Een onderzoek toonde aan dat gedragsmanagementstrategieën in de klas die gericht waren op het herkennen en belonen van positief gedrag effectiever waren dan reactieve en bestraffende strategieën. Ze hielpen bij het vergroten van de academische betrokkenheid van studenten en het gevoel van het welzijn van docenten.
4. Taken opsplitsen
Als uw leerling worstelt of uitdagend gedrag vertoont tijdens bepaalde activiteiten, dan kan de taak te moeilijk zijn. Breek het af, oefen de vaardigheid zelf, en noteer elke individuele stap in de richting van het einddoel.
Begin met het aanleren van de eerste stap in de reeks. Bied het niveau van ondersteuning dat uw student nodig heeft om de stap te voltooien, en vervaag uw hulp als de student onafhankelijker wordt. Zodra de student de eerste stap zelfstandig heeft voltooid, voeg de volgende toe, enzovoort.

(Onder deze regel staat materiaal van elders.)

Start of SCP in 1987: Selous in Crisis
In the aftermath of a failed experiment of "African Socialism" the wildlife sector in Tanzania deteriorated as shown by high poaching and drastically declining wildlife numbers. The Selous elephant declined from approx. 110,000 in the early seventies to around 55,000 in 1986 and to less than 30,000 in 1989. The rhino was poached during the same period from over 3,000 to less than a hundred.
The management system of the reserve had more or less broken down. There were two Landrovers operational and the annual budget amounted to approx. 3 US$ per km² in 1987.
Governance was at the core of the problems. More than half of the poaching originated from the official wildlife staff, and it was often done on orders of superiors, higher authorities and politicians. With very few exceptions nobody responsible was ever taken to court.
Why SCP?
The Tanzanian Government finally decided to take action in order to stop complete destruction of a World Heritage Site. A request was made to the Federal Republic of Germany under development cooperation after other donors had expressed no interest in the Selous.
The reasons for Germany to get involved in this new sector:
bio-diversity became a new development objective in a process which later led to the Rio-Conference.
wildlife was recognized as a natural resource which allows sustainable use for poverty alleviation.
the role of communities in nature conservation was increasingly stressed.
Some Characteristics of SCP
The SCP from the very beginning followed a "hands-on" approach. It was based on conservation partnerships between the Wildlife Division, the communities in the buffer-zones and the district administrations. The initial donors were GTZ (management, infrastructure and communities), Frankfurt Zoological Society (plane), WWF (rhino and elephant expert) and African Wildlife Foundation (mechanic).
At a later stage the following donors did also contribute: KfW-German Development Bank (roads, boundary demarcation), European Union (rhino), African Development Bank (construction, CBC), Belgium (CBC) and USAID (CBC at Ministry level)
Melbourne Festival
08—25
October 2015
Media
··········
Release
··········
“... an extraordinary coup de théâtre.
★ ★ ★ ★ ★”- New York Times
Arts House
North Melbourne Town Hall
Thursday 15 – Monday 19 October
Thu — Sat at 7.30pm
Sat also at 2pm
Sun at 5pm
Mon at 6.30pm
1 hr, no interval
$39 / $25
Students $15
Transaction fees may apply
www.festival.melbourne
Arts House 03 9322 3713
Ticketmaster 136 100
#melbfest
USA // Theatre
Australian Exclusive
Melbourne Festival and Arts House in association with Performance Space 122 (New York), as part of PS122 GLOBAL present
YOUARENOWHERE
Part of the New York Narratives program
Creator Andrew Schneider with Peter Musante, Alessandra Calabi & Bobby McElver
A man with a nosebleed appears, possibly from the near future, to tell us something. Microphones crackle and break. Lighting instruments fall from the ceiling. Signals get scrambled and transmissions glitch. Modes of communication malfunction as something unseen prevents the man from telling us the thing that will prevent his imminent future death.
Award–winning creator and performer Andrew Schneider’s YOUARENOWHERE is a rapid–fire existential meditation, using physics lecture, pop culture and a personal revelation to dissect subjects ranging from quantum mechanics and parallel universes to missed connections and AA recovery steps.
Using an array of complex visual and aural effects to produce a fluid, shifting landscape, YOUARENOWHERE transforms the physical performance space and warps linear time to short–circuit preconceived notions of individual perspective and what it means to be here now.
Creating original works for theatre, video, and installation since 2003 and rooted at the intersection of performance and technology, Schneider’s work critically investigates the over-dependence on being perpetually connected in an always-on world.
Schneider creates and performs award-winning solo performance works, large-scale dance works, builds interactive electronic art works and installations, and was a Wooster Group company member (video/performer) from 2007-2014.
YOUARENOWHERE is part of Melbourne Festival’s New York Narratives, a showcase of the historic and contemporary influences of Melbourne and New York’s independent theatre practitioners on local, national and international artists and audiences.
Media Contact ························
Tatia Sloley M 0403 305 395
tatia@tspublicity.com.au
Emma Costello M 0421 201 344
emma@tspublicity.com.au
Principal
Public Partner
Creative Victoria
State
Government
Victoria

Deze strategie heet taakanalyse, en het kan een ongelooflijk handige manier zijn om de moeilijkheidsgraad van een taak te veranderen en gerichte ondersteuning te bieden aan studenten die moeite hebben met het leren van een nieuwe vaardigheid.
5. Ontdek waarom kinderen zich gedragen
Decennia van onderzoek heeft aangetoond dat de beste manier om leerlingen met uitdagend gedrag te helpen is door de reden achter dit gedrag te begrijpen. En dan, door de omgeving te veranderen en nieuwe vaardigheden aan te leren waarmee de student op een veiligere en begrijpelijkere manier in zijn behoeften kan worden voorzien.
Uitdagend gedrag in de klas is als een ijsberg. Op het eerste gezicht lijkt het misschien op slaan, schreeuwen, de klas uit rennen, materiaal verscheuren of weigeren deel te nemen. Onder de oppervlakte, leerlingen reageren op een omgeving die ze uitdagend vinden.
Een functionele gedragsbeoordeling is een proces dat docenten helpt te ontdekken wat er zich onder de oppervlakte afspeelt voor de leerling.
Het is een probleemoplossende strategie die is ontworpen om gedragsondersteunende strategieën te ontwikkelen om tegemoet te komen aan de behoeften en vaardigheden van individuele studenten. Onderwijsafdelingen in heel Australië erkennen steeds meer de waarde van dergelijke beoordelingen en bieden handleidingen aan voor docenten en studenten.
We weten dat scholen het aanpakken van uitdagend gedrag in de klas een van de moeilijkste aspecten van hun werk vinden. Het kan leiden tot een burn-out bij de leraar en kan de leerling aanzienlijk schaden.
Onderwijsafdelingen zijn begonnen te investeren in professioneel leren in evidence-based gedragspraktijken. Maar leraren en schoolleiders moeten de waarde van training op dit gebied inzien en ervoor kiezen om deel te nemen, aangezien het momenteel niet verplicht is.
Dit artikel is opnieuw gepubliceerd vanuit The Conversation onder een Creative Commons-licentie. Lees het originele artikel.